◆ TASK STATEMENT: Every entry below is to be copied exactly, with nothing omitted.

START WORKING DATA

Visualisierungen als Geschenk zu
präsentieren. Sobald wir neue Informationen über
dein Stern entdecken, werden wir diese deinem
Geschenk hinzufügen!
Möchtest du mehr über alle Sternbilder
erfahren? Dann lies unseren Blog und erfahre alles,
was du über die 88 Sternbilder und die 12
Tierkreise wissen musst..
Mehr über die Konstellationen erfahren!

END WORKING DATA

◆ PROBLEM SOLUTION:
Visualisierungen als Geschenk zu
präsentieren. Sobald wir neue Informationen über
dein Stern entdecken, werden wir diese deinem
Geschenk hinzufügen!
Möchtest du mehr über alle Sternbilder
erfahren? Dann lies unseren Blog und erfahre alles,
was du über die 88 Sternbilder und die 12
Tierkreise wissen musst..
Mehr über die Konstellationen erfahren!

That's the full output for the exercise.